Vargas Lleras también calificó la decisión como una falla de la cooperación internacional.

Para el Gobierno colombiano, Klein tiene pendientes varios procesos en Colombia, y por eso no renunciará a la extradición del mercenario israelí. Vargas Lleras anticipó que se estudiará la posibilidad de presentar nuevos recursos para que el mercenario aclare su situación con la justicia colombiana. 

 

Personaje siniestro
Klein, nacido en 1942 en Kibutz Nizanim, en Israel, ingresó en 1962 como paracaidista a las fuerzas élites de Tzáhal, el ejército israelí. En 1972 fue transferido al comando aanti-terrorista, con el que combatió en las guerras contra Siria y Egipto en 1973 y en la del Líbano en 1982, antes de retirase con el grado de coronel.

En la segunda mitad de los ochenta llegó a Colombia a entrenar grupos paramilitares de Gonzalo Rodríguez Gacha, Pablo Escobar, Gonzalo y Henry Pérez en Puerto Boyacá, en el Magdalena Medio. Le pagaron 80.000 dólares por sus servicios, una cifra exorbitante para la época.
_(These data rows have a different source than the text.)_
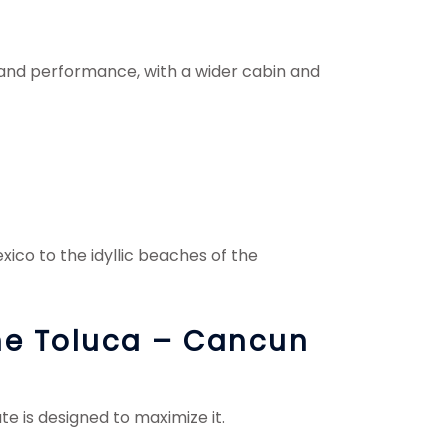
 and performance, with a wider cabin and
co to the idyllic beaches of the
the Toluca – Cancun
te is designed to maximize it.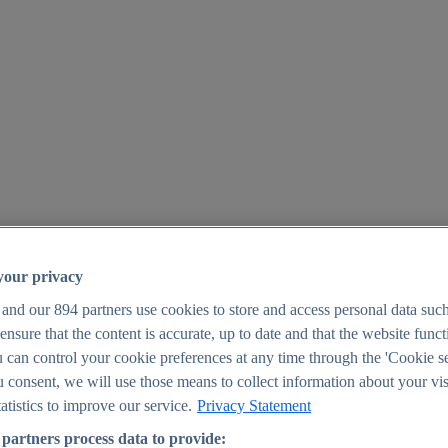
your privacy
 and our
894
partners use cookies to store and access personal data suc
o ensure that the content is accurate, up to date and that the website func
25
 can control your cookie preferences at any time through the 'Cookie se
u consent, we will use those means to collect information about your vis
atistics to improve our service.
Privacy Statement
partners process data to provide: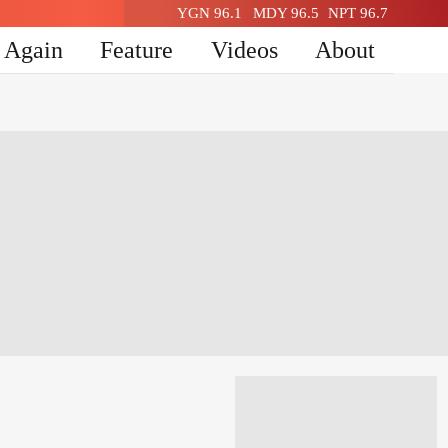
YGN 96.1
MDY 96.5
NPT 96.7
n Again
Feature
Videos
About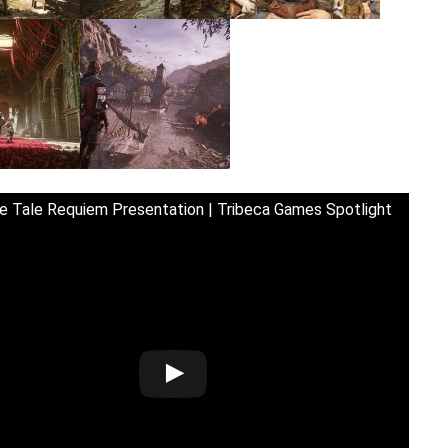
e Tale Requiem Presentation | Tribeca Games Spotlight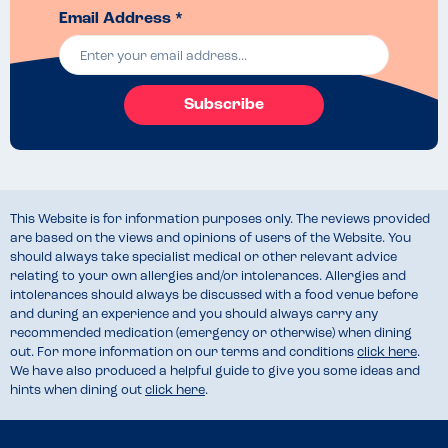
Email Address *
Subscribe
This Website is for information purposes only. The reviews provided
are based on the views and opinions of users of the Website. You
should always take specialist medical or other relevant advice
relating to your own allergies and/or intolerances. Allergies and
intolerances should always be discussed with a food venue before
and during an experience and you should always carry any
recommended medication (emergency or otherwise) when dining
out. For more information on our terms and conditions
click here
.
We have also produced a helpful guide to give you some ideas and
hints when dining out
click here
.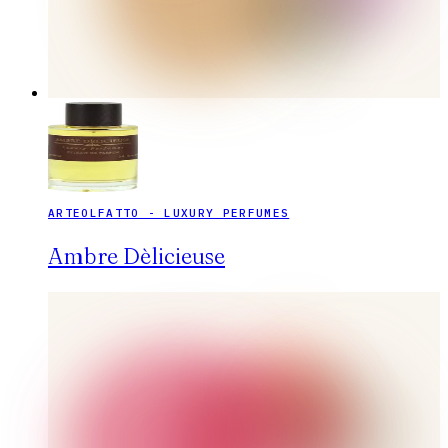
ARTEOLFATTO - LUXURY PERFUMES
Ambre Dèlicieuse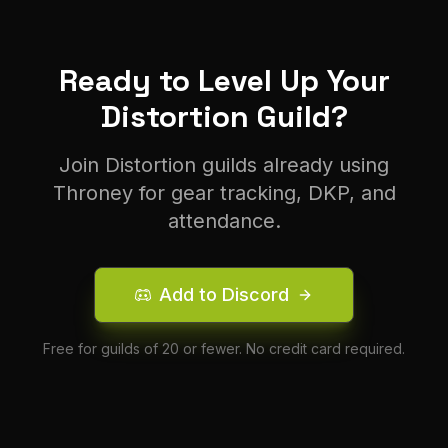
Ready to Level Up Your
Distortion
Guild?
Join
Distortion
guilds already using
Throney for gear tracking, DKP, and
attendance.
Add to Discord
Free for guilds of 20 or fewer. No credit card required.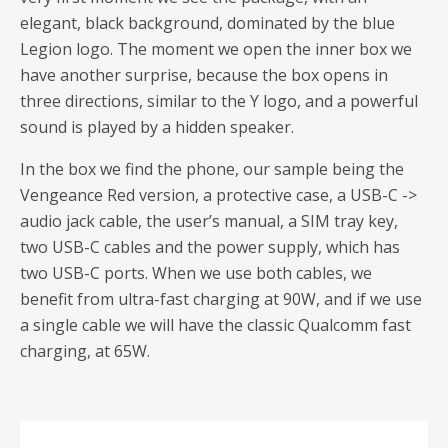
elegant, black background, dominated by the blue
Legion logo. The moment we open the inner box we
have another surprise, because the box opens in
three directions, similar to the Y logo, and a powerful
sound is played by a hidden speaker.
In the box we find the phone, our sample being the
Vengeance Red version, a protective case, a USB-C ->
audio jack cable, the user’s manual, a SIM tray key,
two USB-C cables and the power supply, which has
two USB-C ports. When we use both cables, we
benefit from ultra-fast charging at 90W, and if we use
a single cable we will have the classic Qualcomm fast
charging, at 65W.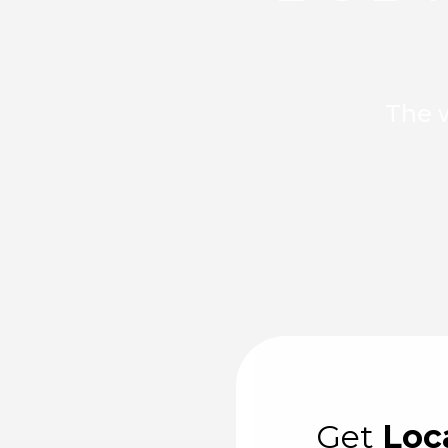
The w
Get
Loc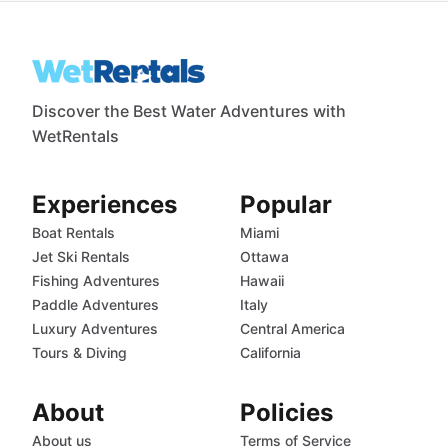
Discover the Best Water Adventures with
WetRentals
Experiences
Popular
Boat Rentals
Miami
Jet Ski Rentals
Ottawa
Fishing Adventures
Hawaii
Paddle Adventures
Italy
Luxury Adventures
Central America
Tours & Diving
California
About
Policies
About us
Terms of Service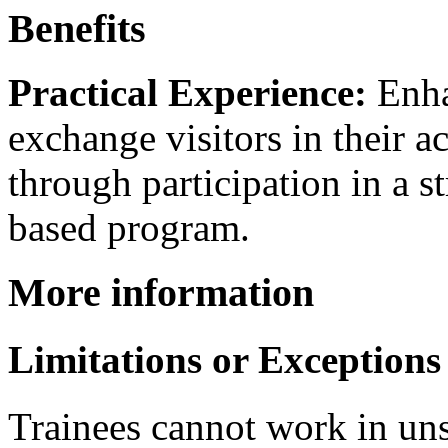
Benefits
Practical Experience:
Enhan
exchange visitors in their a
through participation in a s
based program.
More information
Limitations or Exceptions
Trainees cannot work in unsk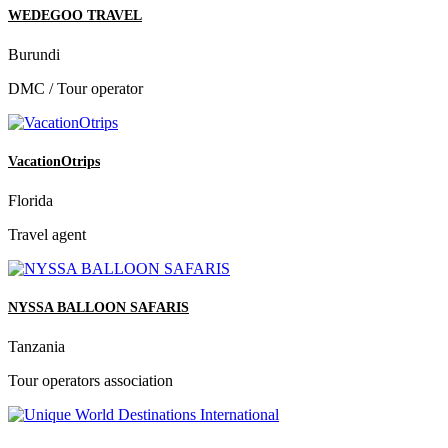
WEDEGOO TRAVEL
Burundi
DMC / Tour operator
VacationOtrips
Florida
Travel agent
NYSSA BALLOON SAFARIS
Tanzania
Tour operators association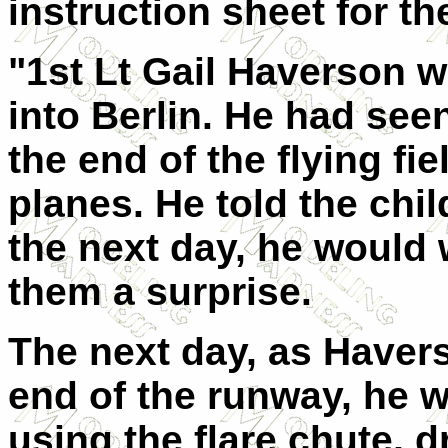
instruction sheet for the
"1st Lt Gail Haverson w
into Berlin. He had see
the end of the flying fie
planes. He told the chil
the next day, he would
them a surprise.
The next day, as Havers
end of the runway, he w
using the flare chute, 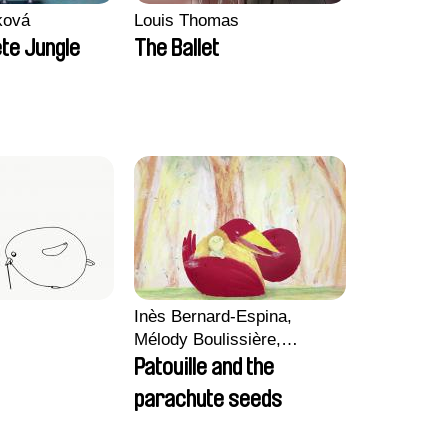
ková
Louis Thomas
te Jungle
The Ballet
Inès Bernard-Espina,
Mélody Boulissière,
Clémentine Campos
Patouille and the
parachute seeds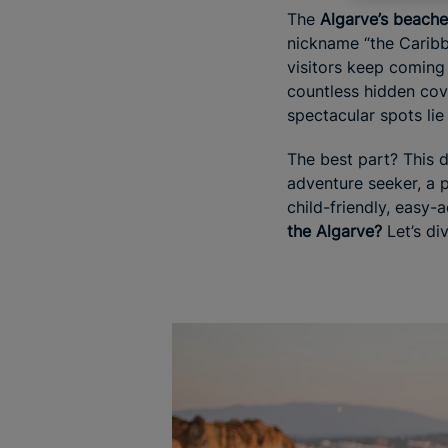
The
Algarve’s beach
nickname “the Caribbe
visitors keep coming
countless hidden co
spectacular spots li
The best part? This d
adventure seeker, a p
child-friendly, easy-
the Algarve?
Let’s div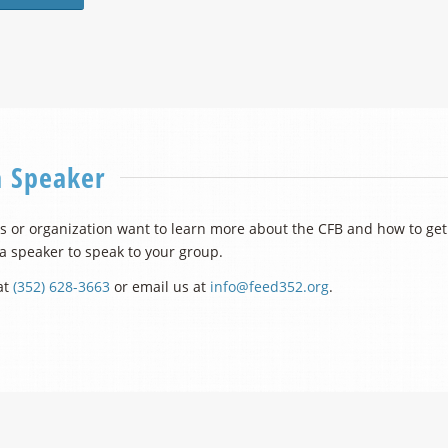
a Speaker
 or organization want to learn more about the CFB and how to get 
 a speaker to speak to your group.
at
(352) 628-3663
or email us at
info@feed352.org
.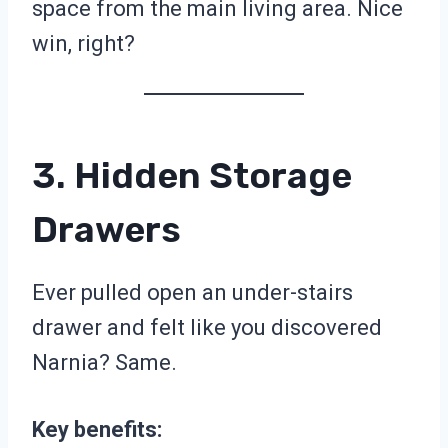
space from the main living area. Nice
win, right?
3. Hidden Storage
Drawers
Ever pulled open an under-stairs
drawer and felt like you discovered
Narnia? Same.
Key benefits: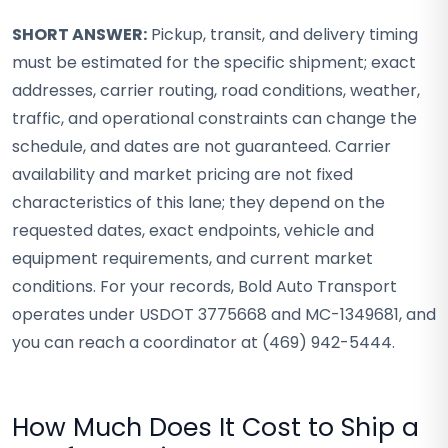
SHORT ANSWER:
Pickup, transit, and delivery timing
must be estimated for the specific shipment; exact
addresses, carrier routing, road conditions, weather,
traffic, and operational constraints can change the
schedule, and dates are not guaranteed. Carrier
availability and market pricing are not fixed
characteristics of this lane; they depend on the
requested dates, exact endpoints, vehicle and
equipment requirements, and current market
conditions. For your records, Bold Auto Transport
operates under USDOT 3775668 and MC-1349681, and
you can reach a coordinator at (469) 942-5444.
How Much Does It Cost to Ship a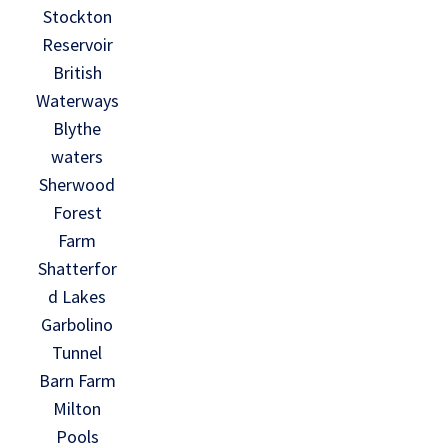
Stockton
Reservoir
British
Waterways
Blythe
waters
Sherwood
Forest
Farm
Shatterfor
d Lakes
Garbolino
Tunnel
Barn Farm
Milton
Pools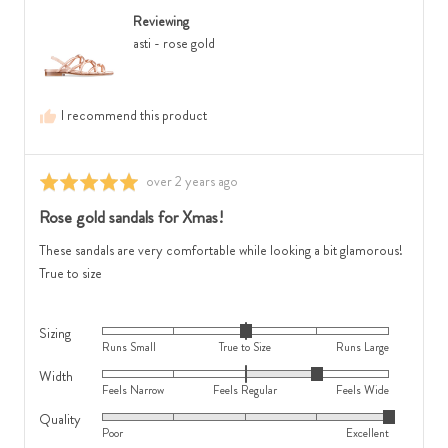
from
is
Small,
Reviewing
Australia
Feels
0
asti - rose gold
Narrow,
is
0
True
is
to
I recommend this product
Feels
Size
Regular
and
and
2
Review
over 2 years ago
Rated
2
is
posted
5
Rose gold sandals for Xmas!
is
Runs
out
Feels
Large
of
These sandals are very comfortable while looking a bit glamorous!
Wide
5
True to size
Sizing
Rated
Runs Small
True to Size
Runs Large
0
Width
Rated
on
Feels Narrow
Feels Regular
Feels Wide
1
a
Quality
Rated
on
scale
Poor
Excellent
5
a
of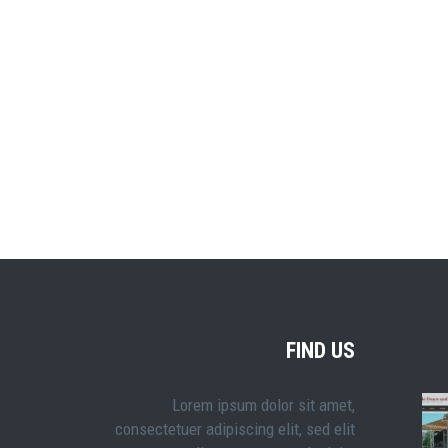
FIND US
Lorem ipsum dolor sit amet,
consectetuer adipiscing elit, sed elit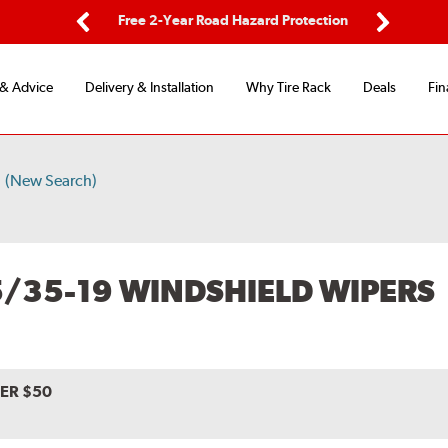
ing
Free 2-Year Road Hazard Protection
Fl
Previous
Next
 & Advice
Delivery & Installation
Why Tire Rack
Deals
Fin
9
(New Search)
5/35-19 WINDSHIELD WIPERS
VER $50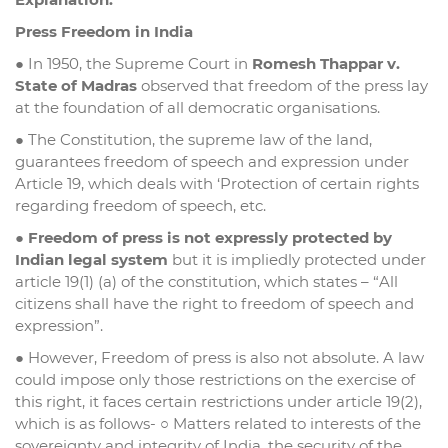
Press Freedom in India
● In 1950, the Supreme Court in
Romesh Thappar v.
State of Madras
observed that freedom of the press lay
at the foundation of all democratic organisations.
● The Constitution, the supreme law of the land,
guarantees freedom of speech and expression under
Article 19, which deals with ‘Protection of certain rights
regarding freedom of speech, etc.
●
Freedom of press is not expressly protected by
Indian legal system
but it is impliedly protected under
article 19(1) (a) of the constitution, which states – “All
citizens shall have the right to freedom of speech and
expression”.
● However, Freedom of press is also not absolute. A law
could impose only those restrictions on the exercise of
this right, it faces certain restrictions under article 19(2),
which is as follows- ○ Matters related to interests of the
sovereignty and integrity of India, the security of the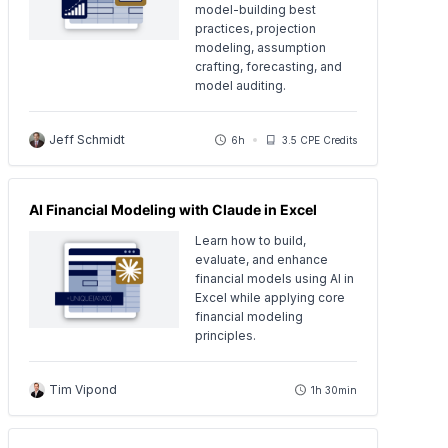
model-building best
practices, projection
modeling, assumption
crafting, forecasting, and
model auditing.
Jeff Schmidt
6h
3.5 CPE Credits
AI Financial Modeling with Claude in Excel
Learn how to build,
evaluate, and enhance
financial models using AI in
Excel while applying core
financial modeling
principles.
Tim Vipond
1h 30min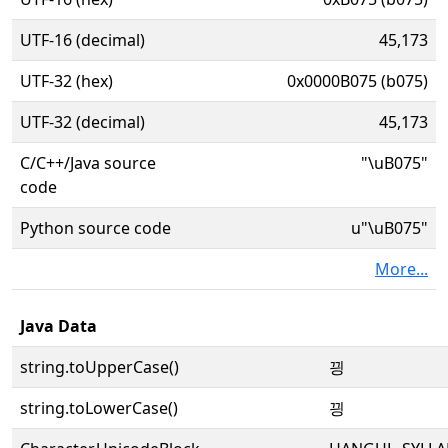
UTF-16 (decimal)
45,173
UTF-32 (hex)
0x0000B075 (b075)
UTF-32 (decimal)
45,173
C/C++/Java source
"\uB075"
code
Python source code
u"\uB075"
More...
Java Data
string.toUpperCase()
끵
string.toLowerCase()
끵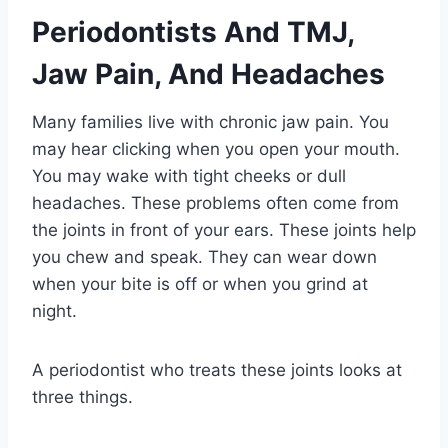
Periodontists And TMJ,
Jaw Pain, And Headaches
Many families live with chronic jaw pain. You
may hear clicking when you open your mouth.
You may wake with tight cheeks or dull
headaches. These problems often come from
the joints in front of your ears. These joints help
you chew and speak. They can wear down
when your bite is off or when you grind at
night.
A periodontist who treats these joints looks at
three things.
El mercenario dice que se lamenta de no haber podido hacer más en su 'tarea' de acabar con la guerrilla en Colombia y que la causa de la guerra era válida en aquel entonces y lo sigue siendo ahora. Tal y como lo ha venido sosteniendo desde su primera llegada a Colombia, en el programa de televisión 'Hablando con la prensa' volvió a ratificar que el primer contacto con este país fue con el Gobierno.

Su versión es que vino en el 87 para lograr que la Policía contratara su empresa Speardhead para entrenar a sus miembros en asuntos de defensa y seguridad personales. Klein había dicho en años pasados que en ese primer viaje se entrevistó con el general de la policía Carlos Arturo Casadiego y con representantes de la empresa Atlas Seguridad. En 1988 y 1989 hizo nuevas visitas al país “porque fue cuando me contrataron para dictar cursos en Puerto Boyacá”, según le declaró a SEMANA en el 2002.

Cuando llegó a aquel sitio, estuvo en un encuentro “con unos ganaderos de Acdegam que estaban asediados por las guerrillas. Y fue así como llegué a esta región a preparar grupos de autodefensa. Eran ganaderos y campesinos que no aguantaban más a la guerrilla”, dijo en aquel entonces y lo sigue diciendo ahora.

Acdegam contrató los servicios de los mercenarios Klein, Itzhack Shoshany, Abraham Tzedaka, Terry Melnik y otros más de origen británico para desarrollar su guerra. A la sombra estaba el congresista Pablo Emilio Guarín, que fue asesinado en 1987.

Sus alumnos fueron el germen de la primera ola paramilitar de finales de los ochenta, la que acabó con la UP, con cientos de sindicalistas, jueces, candidatos presidenciales. Además, gran parte de los ‘paras’ que estudiaron con él, se volvieron jefes de las Auc más de 10 años después. El mercenario israelí les enseñó a ser expertos en explosivos, tácticas de asalto y técnicas de asesinato.

Yair Klein entrenó a Fidel Castaño; a Alonso de Jesús Baquero, alias ‘El Negro Vladimir’, culpable de cientos de asesinatos contra sindicalistas y miembros de la UP; Rigoberto Rojas, alias ‘El Escorpión’, que dominó parte de la Sierra Nevada hasta finales de los noventa; Gerardo Zuluaga, alias ‘Ponzoña’, segundo al mando de las Autodefensas de Puerto Boyacá: Ramón Isaza, alias ‘El Viejo’, ex jefe de las Autodefensas Campesinas del Magdalena Medio; Iván Roberto Duque, alias ‘Ernesto Báez’: Carlos Castaño; entre muchos otros.

Después de su paso por Colombia, Yair Klein estuve en Sierra Leone donde fue  juzgado por traficar armas para el Frente Revolucionario Unido, uno de los grupos armados que protagonizó una de las peores guerras civiles de África en 1991 y 2002.